Despite progress in prosthetic valve manufacturing and the different types of valves that have appeared in the last two decades, the ideal replacement valve is yet to be found. Stentless aortic bioprosthetic valves were introduced to overcome some of the disadvantages of stented valves, particularly to improve hemodynamics, by increasing the effective orifice area, and to increase durability. Despite some enthusiasm, the greater technical demands of implanting stentless aortic valves have favored the widespread use of stented valves, leaving stentless valves with advantages in patients with a small aortic root or impaired left ventricular function, in whom the better hemodynamics of the stentless valve may result in better long-term results.1
The study by Andrade et al.2 published in this issue of the Journal describes the short- and medium-term outcomes of Freedom Solo and Solo Smart stentless aortic valves in a single-center experience. The authors present a retrospective cohort involving 345 patients regardless of primary indication for surgery or concomitant procedures. The perioperative results were good, as was the hemodynamic performance of the valve at six months, as demonstrated by the low mean gradient and large effective orifice area, and also reflected in the low incidence of patient-prosthesis mismatch. Concerning long-term follow-up, the high survival and low rate of structural valve degeneration and endocarditis are encouraging, although a period longer than six years is warranted to confirm these expectations. As pointed out by the authors, the results are similar to previously published findings,3,4 and may suffer from selection bias that could affect comparisons with stented bioprostheses.

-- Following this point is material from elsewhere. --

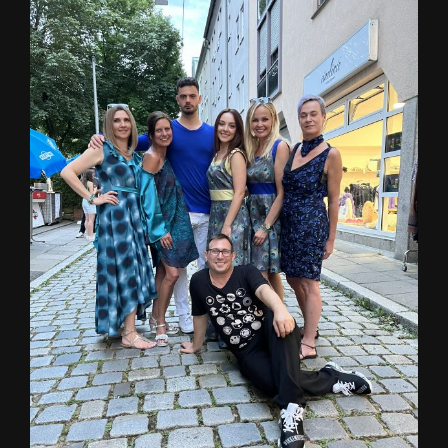
Zeige
grösseres
Bild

The way to change the paradigm of surgical options and bring about more widespread use of stentless valves is to prove that the more technically demanding, and thus potentially riskier, procedure is more beneficial to patients. In fact, current stentless valves are less demanding to implant, due to the simplified single suture line. Data comparing the Freedom Solo with stented valves have been recently published. Wollersheim et al.5 compared outcomes of the Freedom Solo and the Mitroflow bioprosthetic valve in patients with a small aortic root. Cross-clamp times for isolated replacement procedures were similar, around 80 min, and eight-year survival did not differ between groups, although the stentless valve had an impressive 0% cumulative incidence of aortic valve reoperation at seven years compared to 7.1% for the stented valve. Christ et al.6 compared the hemodynamic performance of the Freedom Solo to that of a stented valve (Labcor Dokimos Plus) and found no significant difference in effective orifice area. Finally, from the same group as the present paper, Cerqueira et al.7 compared the stentless Freedom Solo to the stented Trifecta. In a propensity-matched population, the stented valve showed a better hemodynamic profile, although reverse remodeling and six-year survival were comparable between the groups.

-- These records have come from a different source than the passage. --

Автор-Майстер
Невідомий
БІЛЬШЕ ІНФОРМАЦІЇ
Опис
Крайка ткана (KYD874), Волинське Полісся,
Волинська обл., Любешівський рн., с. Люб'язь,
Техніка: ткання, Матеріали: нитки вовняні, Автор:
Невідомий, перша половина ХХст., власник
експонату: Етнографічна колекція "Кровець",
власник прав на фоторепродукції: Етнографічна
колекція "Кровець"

Dealing with small aortic roots, the potential for patient-prosthesis mismatch, and the desire to improve the hemodynamics of bioprostheses have long been concerns of surgeons. Aortic root enlargement to enable placement of a larger prosthesis has also proved to be feasible and effective.8 The sutureless aortic prosthesis recently appeared as an option with apparently excellent hemodynamics, reducing cross-clamp and cardiopulmonary bypass times and facilitating minimally invasive surgery and complex cardiac interventions.9 The exponential growth of transcatheter aortic valve implantation has added this technique to an already complex equation.10 While the data presented by the authors enrich the literature, it is likely that only randomized trials and longer follow-up times can give a clear view of the place of the Freedom Solo stentless aortic bioprosthetic valve in valve replacement surgery.
Conflicts of interestThe author has no conflicts of interest to declare.